Straight answer from a CM would be great to settle this question.

It's regarding the theory that ships were designed to be much smaller, but at some point were just scaled up to look bigger. Not every ship mind, but the cutter for example, and even things like the icourier has an exceeding large cockpit for what seems like it should be more 20thC fighter jet scale and design.

Just curious mostly, but if things were scaled, would be interesting to get thoughts of why it was done from an overall game design point of view.

eg: cutter ship stairs:
Source: https://www.youtube.com/watch?v=kBbojlGP8Ek
 
Straight answer from a CM would be great to settle this question.

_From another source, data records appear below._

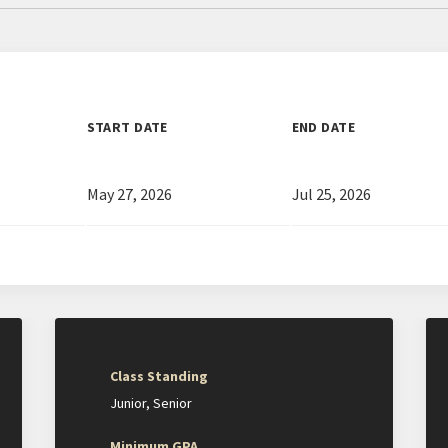
START DATE
END DATE
May 27, 2026
Jul 25, 2026
Class Standing
Junior
Senior
Minimum GPA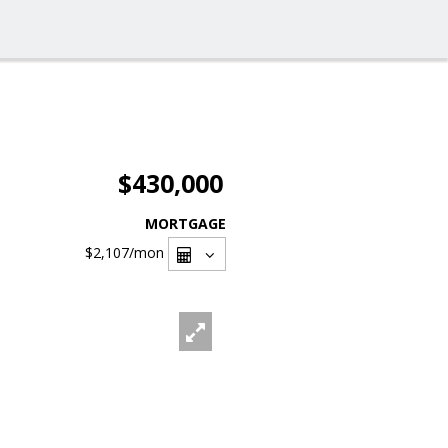
$430,000
MORTGAGE
$2,107
/mon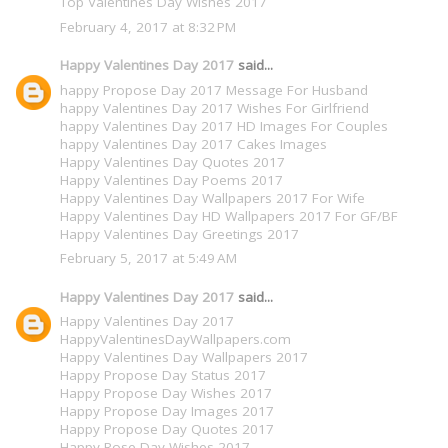
Top Valentines Day Wishes 2017
February 4, 2017 at 8:32 PM
Happy Valentines Day 2017
said...
happy Propose Day 2017 Message For Husband
happy Valentines Day 2017 Wishes For Girlfriend
happy Valentines Day 2017 HD Images For Couples
happy Valentines Day 2017 Cakes Images
Happy Valentines Day Quotes 2017
Happy Valentines Day Poems 2017
Happy Valentines Day Wallpapers 2017 For Wife
Happy Valentines Day HD Wallpapers 2017 For GF/BF
Happy Valentines Day Greetings 2017
February 5, 2017 at 5:49 AM
Happy Valentines Day 2017
said...
Happy Valentines Day 2017
HappyValentinesDayWallpapers.com
Happy Valentines Day Wallpapers 2017
Happy Propose Day Status 2017
Happy Propose Day Wishes 2017
Happy Propose Day Images 2017
Happy Propose Day Quotes 2017
Happy Rose Day Wishes 2017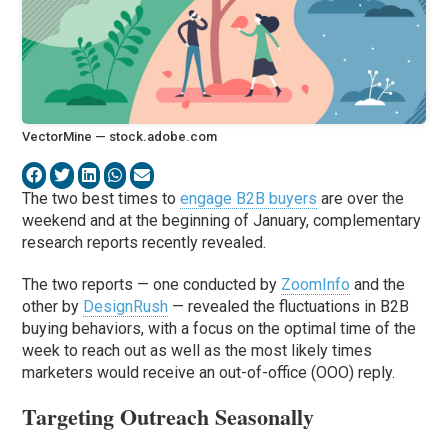
VectorMine — stock.adobe.com
The two best times to
engage B2B buyers
are over the
weekend and at the beginning of January, complementary
research reports recently revealed.
The two reports — one conducted by
ZoomInfo
and the
other by
DesignRush
— revealed the fluctuations in B2B
buying behaviors, with a focus on the optimal time of the
week to reach out as well as the most likely times
marketers would receive an out-of-office (OOO) reply.
Targeting Outreach Seasonally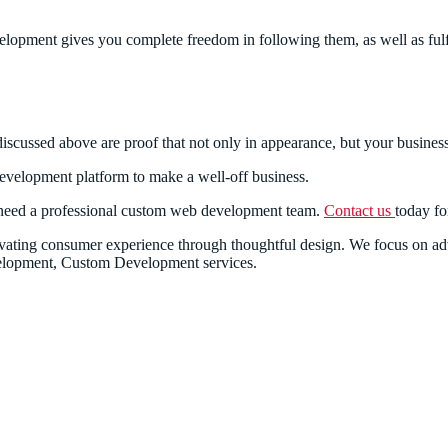
opment gives you complete freedom in following them, as well as fulfi
iscussed above are proof that not only in appearance, but your business 
velopment platform to make a well-off business.
 need a professional custom web development team.
Contact us
today fo
nnovating consumer experience through thoughtful design. We focus on
lopment, Custom Development services.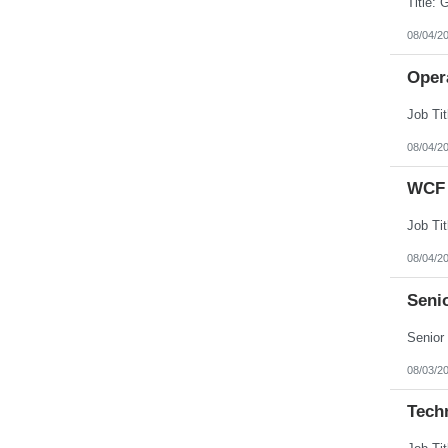
08/04/2
Opera
08/04/2
WCF 
08/04/2
Senio
08/03/2
Tech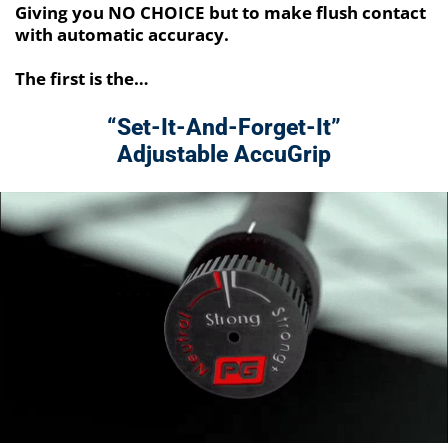
Giving you NO CHOICE but to make flush contact
with automatic accuracy.
The first is the…
“Set-It-And-Forget-It”
Adjustable AccuGrip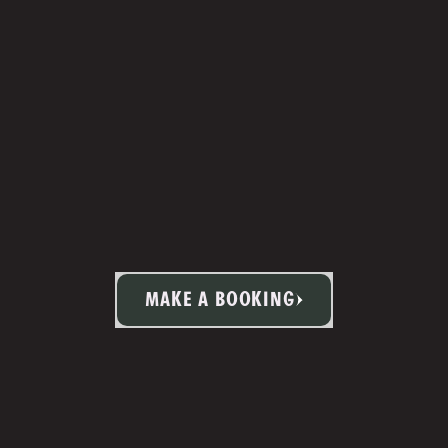
MAKE A BOOKING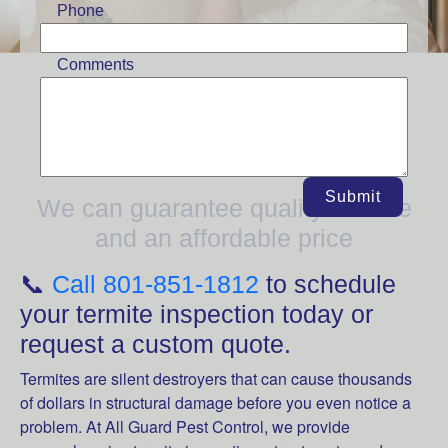
Phone
Comments
We are one of Utah's top termite
control services!
Submit
We can guarantee quality service
and an affordable price
📞
Call 801-851-1812
to schedule
your termite inspection today or
request a custom quote.
Termites are silent destroyers that can cause thousands
of dollars in structural damage before you even notice a
problem. At All Guard Pest Control, we provide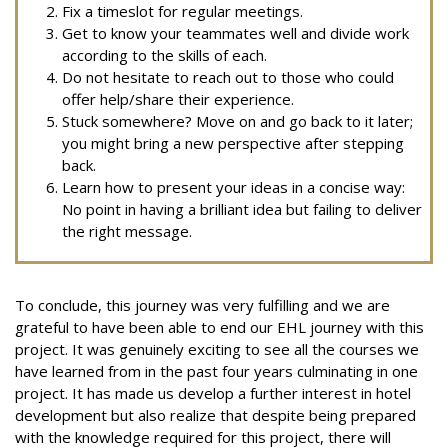
Fix a timeslot for regular meetings.
Get to know your teammates well and divide work
according to the skills of each.
Do not hesitate to reach out to those who could
offer help/share their experience.
Stuck somewhere? Move on and go back to it later;
you might bring a new perspective after stepping
back.
Learn how to present your ideas in a concise way:
No point in having a brilliant idea but failing to deliver
the right message.
To conclude, this journey was very fulfilling and we are
grateful to have been able to end our EHL journey with this
project. It was genuinely exciting to see all the courses we
have learned from in the past four years culminating in one
project. It has made us develop a further interest in hotel
development but also realize that despite being prepared
with the knowledge required for this project, there will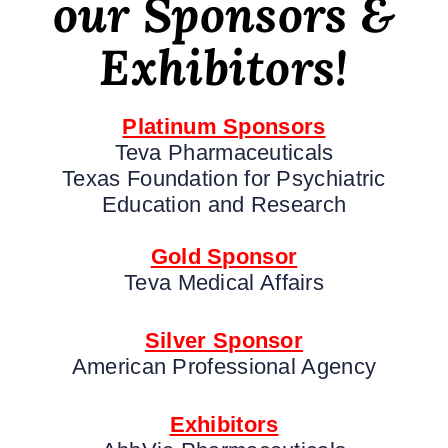
our Sponsors &
Exhibitors!
Platinum Sponsors
Teva Pharmaceuticals
Texas Foundation for Psychiatric
Education and Research
Gold Sponsor
Teva Medical Affairs
Silver Sponsor
American Professional Agency
Exhibitors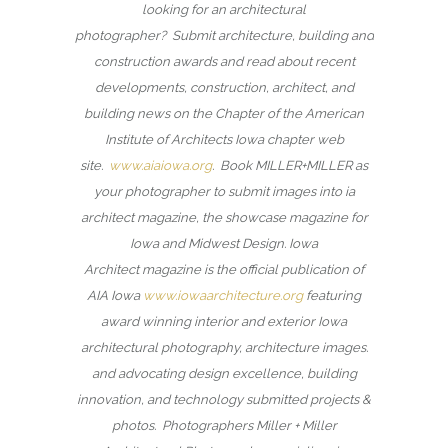
looking for an architectural
photographer? Submit architecture, building and
construction awards and read about recent
developments, construction, architect, and
building news on the Chapter of the American
Institute of Architects Iowa chapter web
site.
www.aiaiowa.org
. Book MILLER+MILLER as
your photographer to submit images into ia
architect magazine, the showcase magazine for
Iowa and Midwest Design. Iowa
Architect magazine is the official publication of
AIA Iowa
www.iowaarchitecture.org
featuring
award winning interior and exterior Iowa
architectural photography, architecture images.
and advocating design excellence, building
innovation, and technology submitted projects &
photos. Photographers Miller + Miller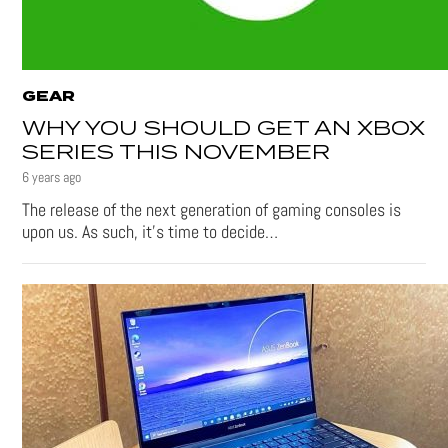
GEAR
WHY YOU SHOULD GET AN XBOX
SERIES THIS NOVEMBER
6 years ago
The release of the next generation of gaming consoles is
upon us. As such, it’s time to decide…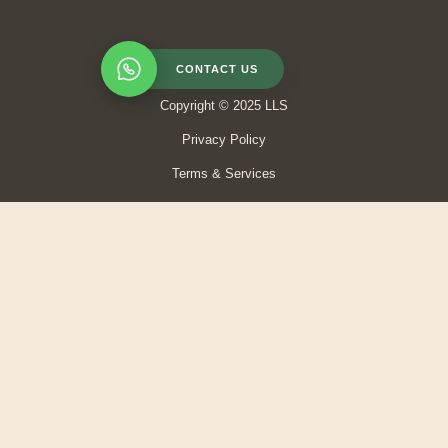
CONTACT US
Copyright © 2025 LLS
Privacy Policy
Terms & Services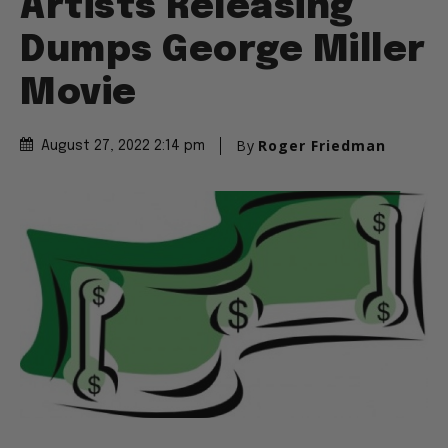
Artists Releasing
Dumps George Miller
Movie
By
Roger Friedman
August 27, 2022 2:14 pm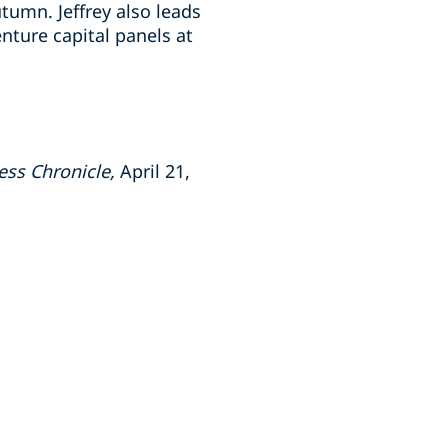
tumn. Jeffrey also leads
ture capital panels at
ess Chronicle,
April 21,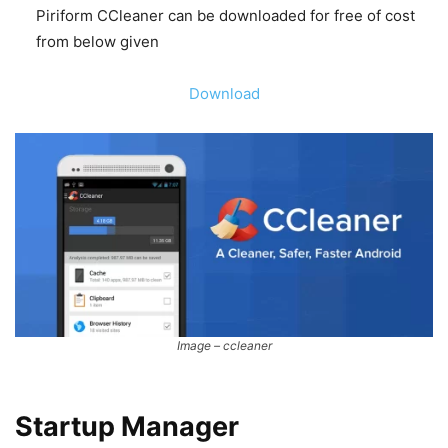
Piriform CCleaner can be downloaded for free of cost
from below given
Download
Image – ccleaner
Startup Manager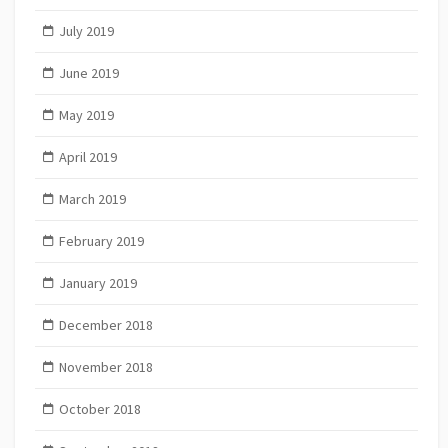
July 2019
June 2019
May 2019
April 2019
March 2019
February 2019
January 2019
December 2018
November 2018
October 2018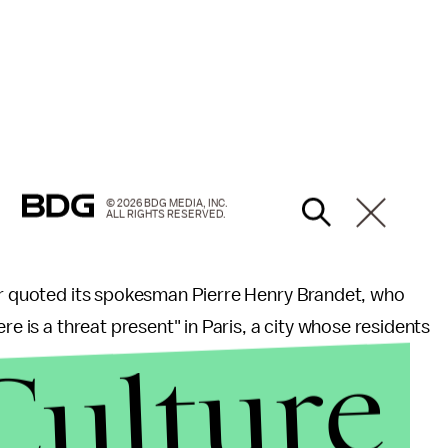
© 2026 BDG MEDIA, INC.
ALL RIGHTS RESERVED.
rior quoted its spokesman Pierre Henry Brandet, who
re is a threat present" in Paris, a city whose residents
Culture
.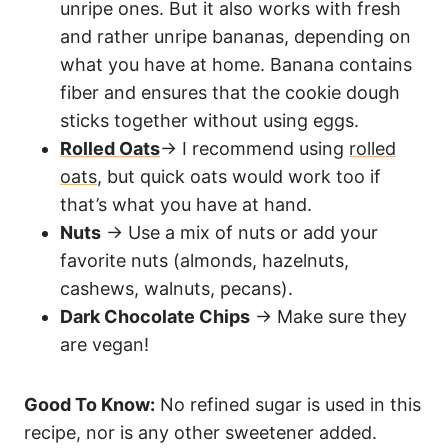
unripe ones. But it also works with fresh
and rather unripe bananas, depending on
what you have at home. Banana contains
fiber and ensures that the cookie dough
sticks together without using eggs.
Rolled Oats
→ I recommend using
rolled
oats
, but quick oats would work too if
that’s what you have at hand.
Nuts
→ Use a mix of nuts or add your
favorite nuts (almonds, hazelnuts,
cashews, walnuts, pecans).
Dark Chocolate Chips
→ Make sure they
are vegan!
Good To Know:
No refined sugar is used in this
recipe, nor is any other sweetener added.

It's regarding the theory that ships were designed to be much smaller, but at some point were just scaled up to look bigger. Not every ship mind, but the cutter for example, and even things like the icourier has an exceeding large cockpit for what seems like it should be more 20thC fighter jet scale and design.

Just curious mostly, but if things were scaled, would be interesting to get thoughts of why it was done from an overall game design point of view.

eg: cutter ship stairs:
Source: https://www.youtube.com/watch?v=kBbojlGP8Ek
Honestly at this point what makes you think any of the CMs even KNOW the answers to questions like this? Nobody currently working at Frontier has any connection to the foundational design decisions that went into Elite Dangerous.
 
Take a guess :
20210528003036_1.jpg

And yes, the more you like at it, the more details you see. Except for the texture, those are at max setting.

Note that not all ship were "upsized". Some however, are literally missing the hatch/door.
 
My bet would be that ships were scaled-up so that stations, platforms and outposts were a more plausible size.

I mean, if a Cutter was the size that it's stairs suggest it should be, a large landing pad would only be the size of, say, a basketball court, which'd mean a Coriolis station (allegedly home to thousands of people) was only a few hundred feet in diameter.

I've seen similar issues in stuff like Star Trek where, for example, Voyager had rows of tiny little light-sources along it's hull (presumably intended to be portholes) but then you could see the shape of the bridge and ready-room in the saucer quite easily - suggesting that the occupants of the lower-decks were actually hobbits or something.
 
My bet would be that ships were scaled-up so that stations, platforms and outposts were a more plausible size.

I mean, if a Cutter was the size that it's stairs suggest it should be, a large landing pad would only be the size of, say, a basketball court, which'd mean a Coriolis station (allegedly home to thousands of people) was only a few hundred feet in diameter.

I've seen similar issues in stuff like Star Trek where, for example, Voyager had rows of tiny little light-sources along it's hull (presumably intended to be portholes) but then you could see the shape of the bridge and ready-room in the saucer quite easily - suggesting that the occupants of the lower-decks were actually hobbits or something.
I mean, star trek voyager had limited but actually infinite torpedoes. Also, an episode where the captain and the pilot turn into space newt, and have baby newt, seeding a planet for first life, then turned back in their own human shape.

So I wouldn't be surprised about the hobbits.
 
Honestly at this point what makes you think any of the CMs even KNOW the answers to questions like this? Nobody currently working at Frontier has any connection to the foundational design decisions that went into Elite Dangerous.
So tell us that.

re: "no answer is worse than a bad answer", we're adults (well prob 99% are) and can handle whatever they say.